Authors

M Duque-Correa¹;  ¹ University of Cambridge, UK

Discussion

Whipworms (Trichuris spp) are large metazoan parasites that inhabit multi-intracellular epithelial tunnels in the caecum and proximal colon of their hosts, causing chronic disease in humans and other mammals. Whipworms manipulate mucosal physiology and inflammation through interactions with the intestinal epithelial cells and stem cell niche. These interactions enable chronic infections where whipworms are tolerated for years; but at a mechanistic level, how they operate is not understood. Our research aims to define these interactions and bring a mechanistic understanding to how they underpin whipworm invasion, colonisation, and persistence in their mucosal niche. To address this aim, we have established a model that for the first time effectively reproduces whipworm (Trichuris muris) infection in vitro using caecal organoids (caecaloids) and combined it with in vivo infections and imaging and transcriptomic analysis. Utilising these models, we have shown that T. muris first-stage (L1) larvae degrade mucus layers to access epithelial cells and have visualised “live” the invasion of IECs and the formation of syncytial tunnels.
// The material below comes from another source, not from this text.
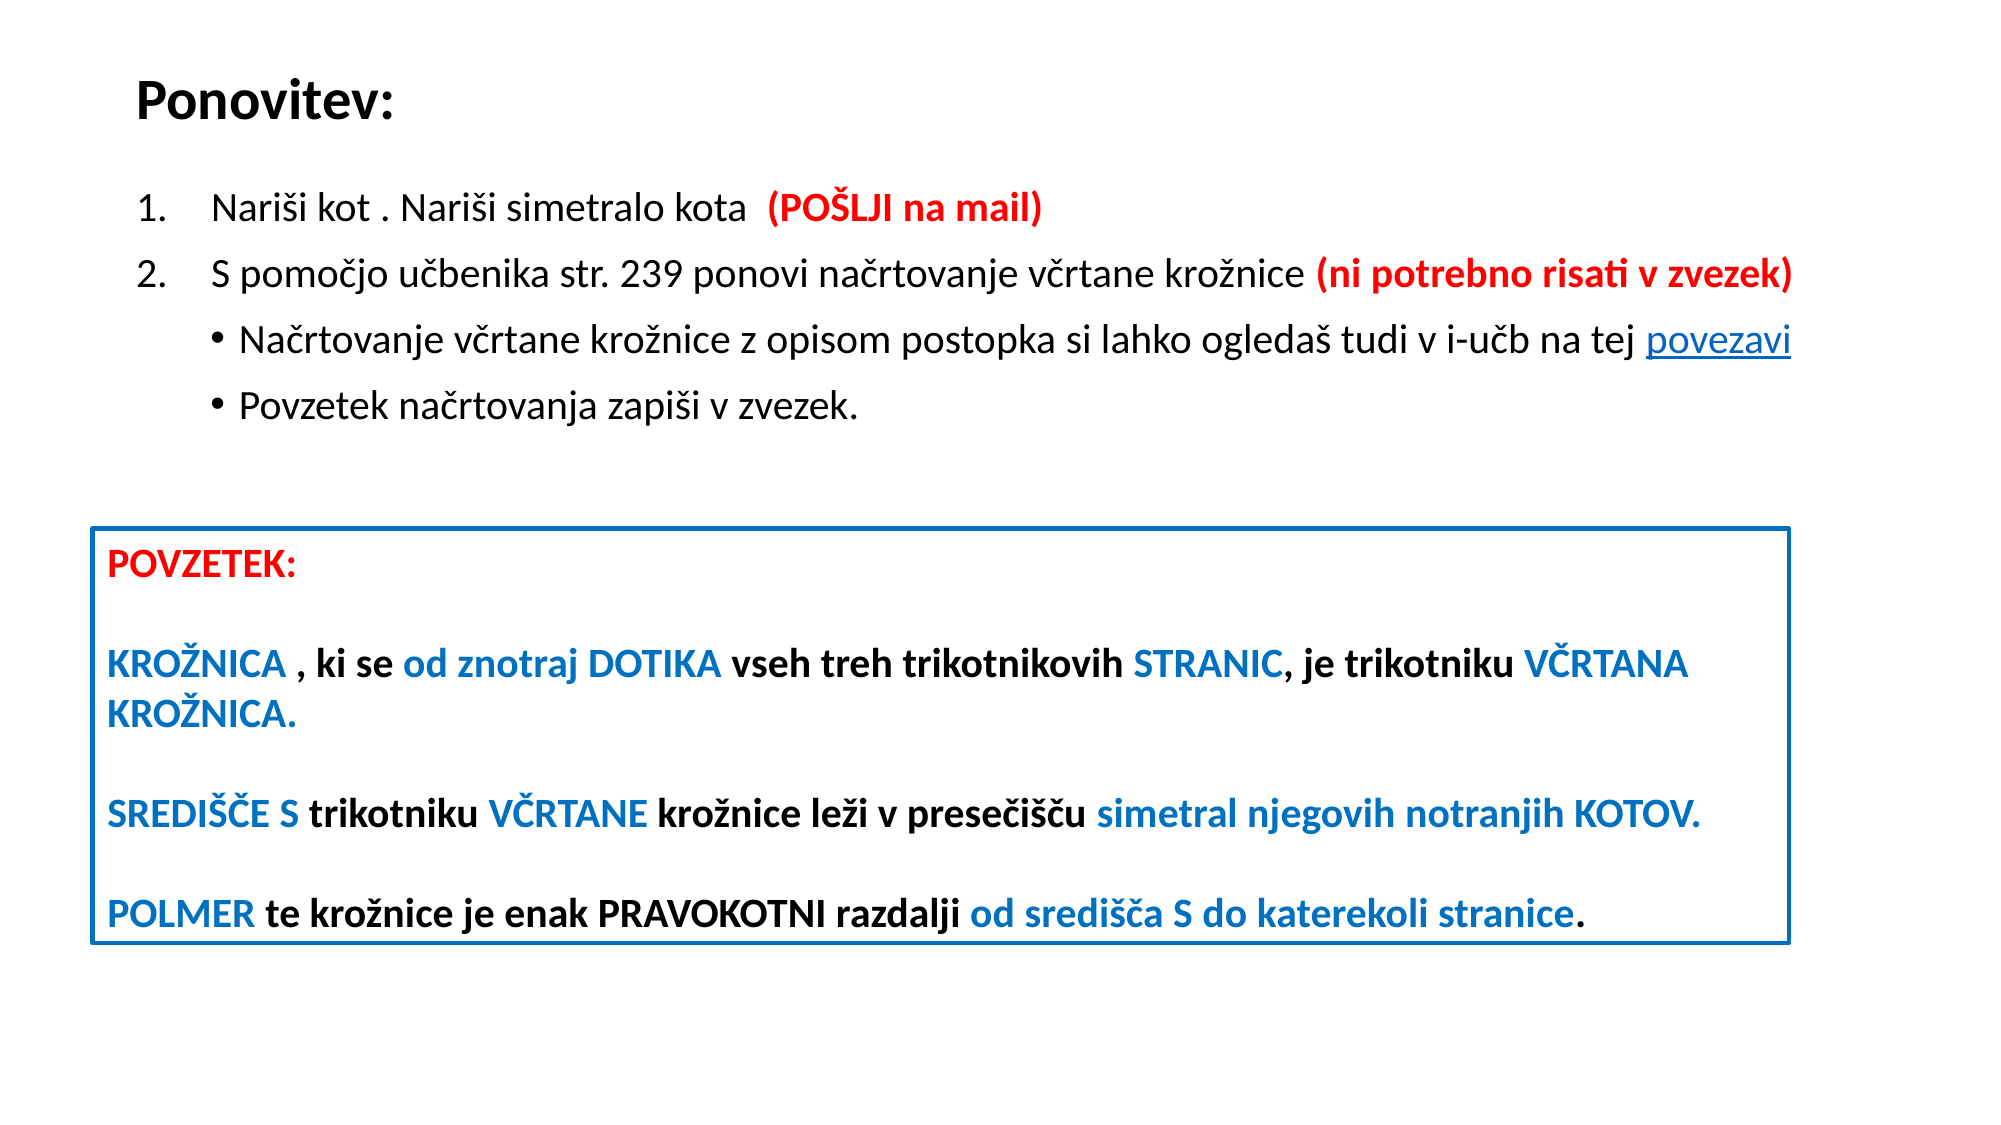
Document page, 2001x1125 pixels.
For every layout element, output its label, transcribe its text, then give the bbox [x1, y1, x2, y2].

text_box POVZETEK: KROŽNICA , ki se od znotraj DOTIKA vseh treh trikotnikovih STRANIC, je trikotniku VČRTANA KROŽNICA. SREDIŠČE S trikotniku VČRTANE krožnice leži v presečišču simetral njegovih notranjih KOTOV. POLMER te krožnice je enak PRAVOKOTNI razdalji od središča S do katerekoli stranice. [92, 528, 1790, 944]
title Ponovitev: [121, 61, 573, 141]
In early syncytial tunnels, larvae are completely intracellular, woven through multiple live dividing cells. Moreover, using single-cell RNA sequencing, we revealed that progression of infection results in cell damage and an expansion of enterocytes expressing of Isg15, potentially instigating the host immune response to the whipworm and tissue repair. Excitingly, we have recently observed larval development from early to late stages inside syncytial tunnels in caecaloids akin to those seen in vivo. Further, we are currently working towards translating this system to human organoids and the human whipworm (T. trichiura). Caecaloids have unlocked new opportunities to study whipworm developmental and biology, while reducing the number of animals required for these studies. Collectively, our research is unravelling intestinal epithelium invasion by whipworms and revealing specific host-parasite interactions that allow the whipworm to establish and persist in its multi-intracellular niche.